## Exercise requirements
Only the lines of the data holding the string "FBOVESPA" need to be returned.

◆ ◆ ◆ ◆

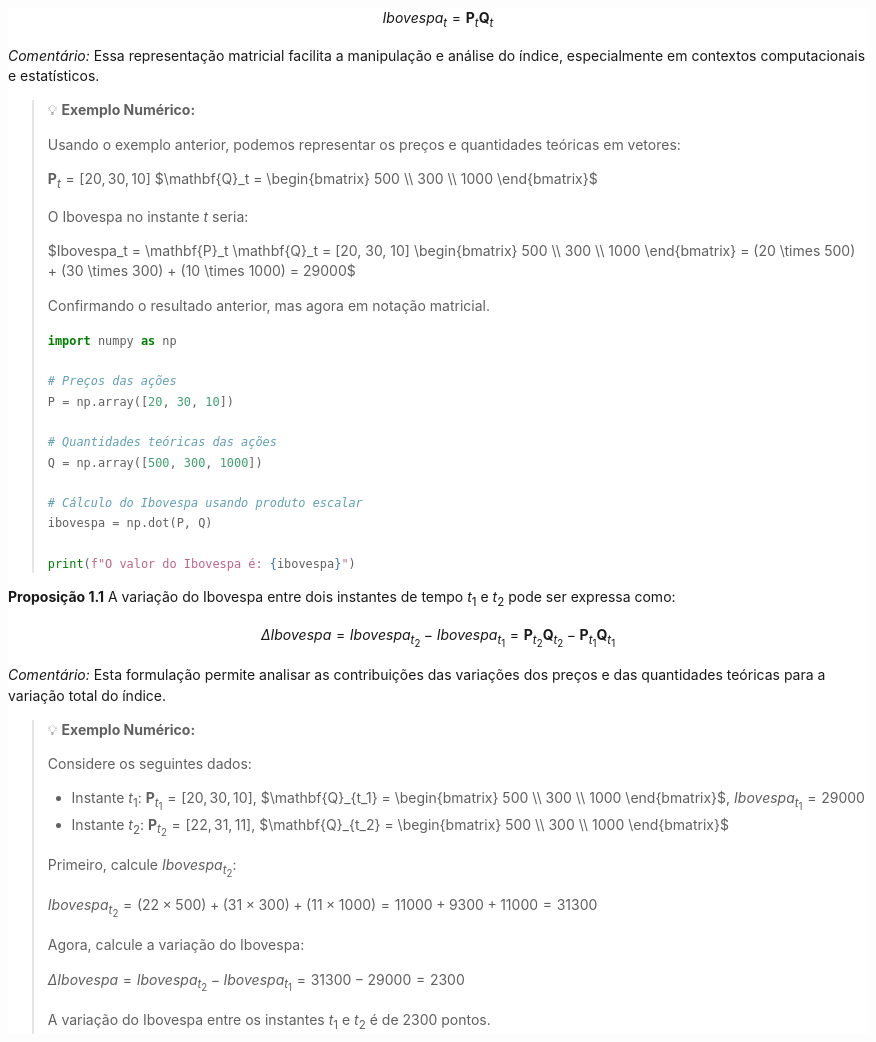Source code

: $$
Ibovespa_t = \mathbf{P}_t \mathbf{Q}_t
$$

*Comentário:* Essa representação matricial facilita a manipulação e análise do índice, especialmente em contextos computacionais e estatísticos.

> 💡 **Exemplo Numérico:**
>
> Usando o exemplo anterior, podemos representar os preços e quantidades teóricas em vetores:
>
> $\mathbf{P}_t = [20, 30, 10]$
> $\mathbf{Q}_t = \begin{bmatrix} 500 \\ 300 \\ 1000 \end{bmatrix}$
>
> O Ibovespa no instante *t* seria:
>
> $Ibovespa_t = \mathbf{P}_t \mathbf{Q}_t = [20, 30, 10] \begin{bmatrix} 500 \\ 300 \\ 1000 \end{bmatrix} = (20 \times 500) + (30 \times 300) + (10 \times 1000) = 29000$
>
> Confirmando o resultado anterior, mas agora em notação matricial.
>
> ```python
> import numpy as np
>
> # Preços das ações
> P = np.array([20, 30, 10])
>
> # Quantidades teóricas das ações
> Q = np.array([500, 300, 1000])
>
> # Cálculo do Ibovespa usando produto escalar
> ibovespa = np.dot(P, Q)
>
> print(f"O valor do Ibovespa é: {ibovespa}")
> ```

**Proposição 1.1**
A variação do Ibovespa entre dois instantes de tempo $t_1$ e $t_2$ pode ser expressa como:

$$
\Delta Ibovespa = Ibovespa_{t_2} - Ibovespa_{t_1} = \mathbf{P}_{t_2} \mathbf{Q}_{t_2} - \mathbf{P}_{t_1} \mathbf{Q}_{t_1}
$$

*Comentário:* Esta formulação permite analisar as contribuições das variações dos preços e das quantidades teóricas para a variação total do índice.

> 💡 **Exemplo Numérico:**
>
> Considere os seguintes dados:
>
> *   Instante $t_1$: $\mathbf{P}_{t_1} = [20, 30, 10]$, $\mathbf{Q}_{t_1} = \begin{bmatrix} 500 \\ 300 \\ 1000 \end{bmatrix}$, $Ibovespa_{t_1} = 29000$
> *   Instante $t_2$: $\mathbf{P}_{t_2} = [22, 31, 11]$, $\mathbf{Q}_{t_2} = \begin{bmatrix} 500 \\ 300 \\ 1000 \end{bmatrix}$
>
> Primeiro, calcule $Ibovespa_{t_2}$:
>
> $Ibovespa_{t_2} = (22 \times 500) + (31 \times 300) + (11 \times 1000) = 11000 + 9300 + 11000 = 31300$
>
> Agora, calcule a variação do Ibovespa:
>
> $\Delta Ibovespa = Ibovespa_{t_2} - Ibovespa_{t_1} = 31300 - 29000 = 2300$
>
> A variação do Ibovespa entre os instantes $t_1$ e $t_2$ é de 2300 pontos.

[^33]: BM&FBOVESPA. "Índice de ações".
[^1]: BM&FBOVESPA. "Capítulo 5 – Mercado de Capitais".
[^7]: BM&FBOVESPA. "A COMPANHIA DE CAPITAL ABERTO".
[^15]: BM&FBOVESPA. "5.3 Banco de Títulos (BTC)".
[^34]: BM&FBOVESPA. "V) Divulgação e acompanhamento".
[^56]: BM&FBOVESPA. "5.5. Índice de ações".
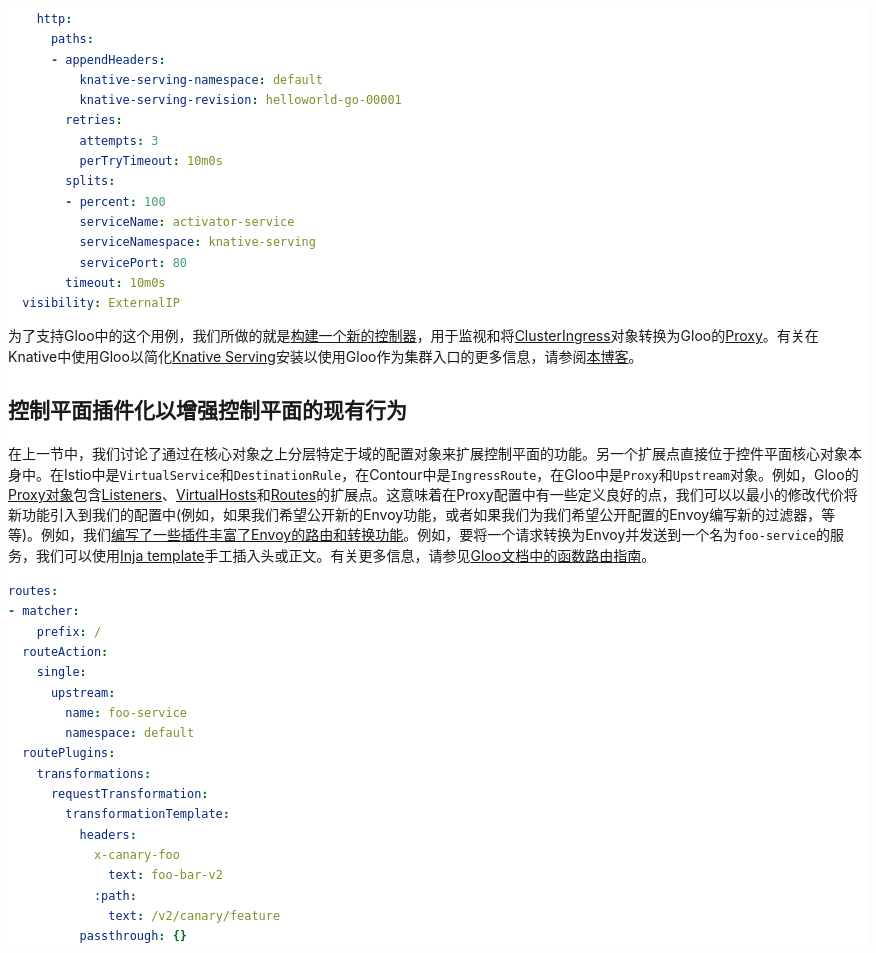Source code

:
 ```yaml
    http:
      paths:
      - appendHeaders:
          knative-serving-namespace: default
          knative-serving-revision: helloworld-go-00001
        retries:
          attempts: 3
          perTryTimeout: 10m0s
        splits:
        - percent: 100
          serviceName: activator-service
          serviceNamespace: knative-serving
          servicePort: 80
        timeout: 10m0s
  visibility: ExternalIP
```

为了支持Gloo中的这个用例，我们所做的就是[构建一个新的控制器](https://github.com/solo-io/gloo/blob/ac3bddf202423b297fb909eb6eff498745a8c015/projects/clusteringress/pkg/translator/translate.go#L19)，用于监视和将[ClusterIngress](https://github.com/knative/serving/blob/master/pkg/client/clientset/versioned/typed/networking/v1alpha1/clusteringress.go)对象转换为Gloo的[Proxy](https://gloo.solo.io/v1/github.com/solo-io/gloo/projects/gloo/api/v1/proxy.proto.sk/)。有关在Knative中使用Gloo以简化[Knative Serving](https://github.com/knative/serving)安装以使用Gloo作为集群入口的更多信息，请参阅[本博客](https://blog.christianposta.com/guidance-for-building-a-control-plane-for-envoy-build-for-pluggability/)。

## 控制平面插件化以增强控制平面的现有行为

在上一节中，我们讨论了通过在核心对象之上分层特定于域的配置对象来扩展控制平面的功能。另一个扩展点直接位于控件平面核心对象本身中。在Istio中是`VirtualService`和`DestinationRule`，在Contour中是`IngressRoute`，在Gloo中是`Proxy`和`Upstream`对象。例如，Gloo的[Proxy对象](https://github.com/solo-io/gloo/blob/7a5c3a9a7a060841a7047efce79e5b7b3ed981be/projects/gloo/api/v1/proxy.proto#L30)包含[Listeners](https://github.com/solo-io/gloo/blob/7a5c3a9a7a060841a7047efce79e5b7b3ed981be/projects/gloo/api/v1/proxy.proto#L90)、[VirtualHosts](https://github.com/solo-io/gloo/blob/7a5c3a9a7a060841a7047efce79e5b7b3ed981be/projects/gloo/api/v1/proxy.proto#L124)和[Routes](https://github.com/solo-io/gloo/blob/7a5c3a9a7a060841a7047efce79e5b7b3ed981be/projects/gloo/api/v1/proxy.proto#L154)的扩展点。这意味着在Proxy配置中有一些定义良好的点，我们可以以最小的修改代价将新功能引入到我们的配置中(例如，如果我们希望公开新的Envoy功能，或者如果我们为我们希望公开配置的Envoy编写新的过滤器，等等)。例如，我们[编写了一些插件丰富了Envoy的路由和转换功能](https://github.com/solo-io/gloo/blob/a27e1018640c46f7a25e4c1a0dc1f4cadf1773f5/projects/gloo/api/v1/plugins.proto#L44)。例如，要将一个请求转换为Envoy并发送到一个名为`foo-service`的服务，我们可以使用[Inja template](https://github.com/pantor/inja)手工插入头或正文。有关更多信息，请参见[Gloo文档中的函数路由指南](https://gloo.solo.io/user_guides/function_routing/)。

```yaml
routes:
- matcher:
    prefix: /
  routeAction:
    single:
      upstream:
        name: foo-service
        namespace: default
  routePlugins:
    transformations:
      requestTransformation:
        transformationTemplate:
          headers:
            x-canary-foo
              text: foo-bar-v2
            :path:
              text: /v2/canary/feature
          passthrough: {}
```

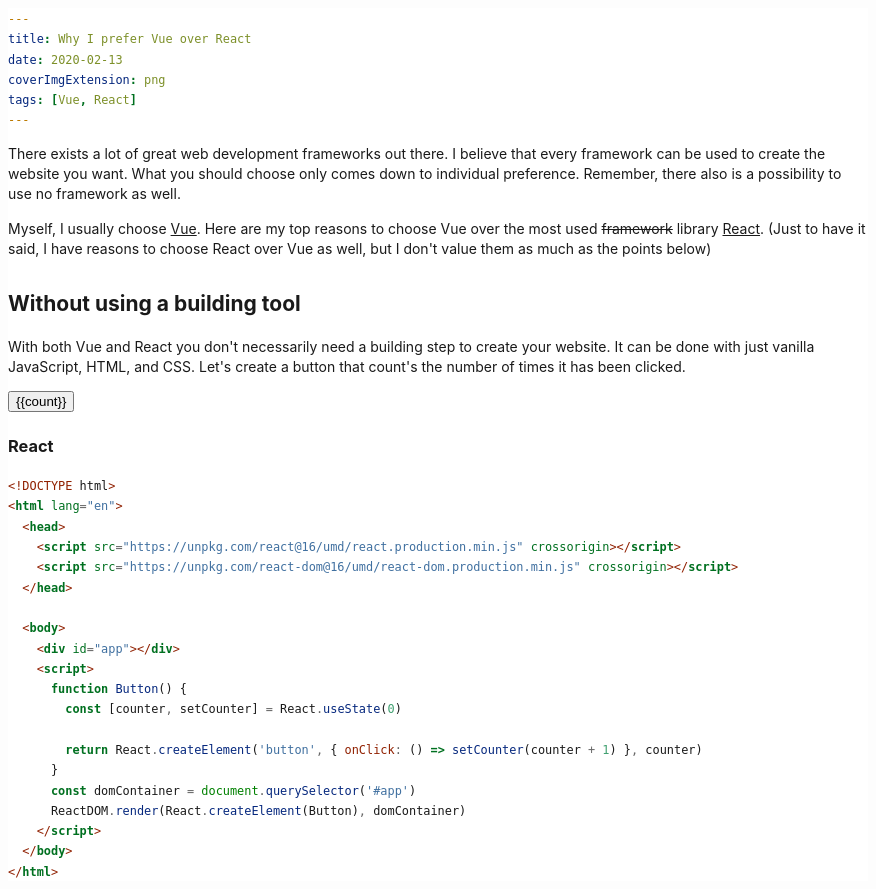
 ```yaml
---
title: Why I prefer Vue over React
date: 2020-02-13
coverImgExtension: png
tags: [Vue, React]
---
```


There exists a lot of great web development frameworks out there. I believe that every framework can be used to create the website you want. What you should choose only comes down to individual preference. Remember, there also is a possibility to use no framework as well.

Myself, I usually choose [Vue](https://vuejs.org/). Here are my top reasons to choose Vue over the most used ~~framework~~ library [React](https://reactjs.org/).
(Just to have it said, I have reasons to choose React over Vue as well, but I don't value them as much as the points below)

## Without using a building tool

With both Vue and React you don't necessarily need a building step to create your website. It can be done with just vanilla JavaScript, HTML, and CSS. Let's create a button that count's the number of times it has been clicked.

<div class="example">
  <button v-on:click="count++">{{count}}</button>
</div>

### React

```html
<!DOCTYPE html>
<html lang="en">
  <head>
    <script src="https://unpkg.com/react@16/umd/react.production.min.js" crossorigin></script>
    <script src="https://unpkg.com/react-dom@16/umd/react-dom.production.min.js" crossorigin></script>
  </head>

  <body>
    <div id="app"></div>
    <script>
      function Button() {
        const [counter, setCounter] = React.useState(0)

        return React.createElement('button', { onClick: () => setCounter(counter + 1) }, counter)
      }
      const domContainer = document.querySelector('#app')
      ReactDOM.render(React.createElement(Button), domContainer)
    </script>
  </body>
</html>
```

◆ ◆ ◆ ◆

## Exercise solution
[^33]: BM&FBOVESPA. "Índice de ações".
[^1]: BM&FBOVESPA. "Capítulo 5 – Mercado de Capitais".
[^7]: BM&FBOVESPA. "A COMPANHIA DE CAPITAL ABERTO".
[^15]: BM&FBOVESPA. "5.3 Banco de Títulos (BTC)".
[^34]: BM&FBOVESPA. "V) Divulgação e acompanhamento".
[^56]: BM&FBOVESPA. "5.5. Índice de ações".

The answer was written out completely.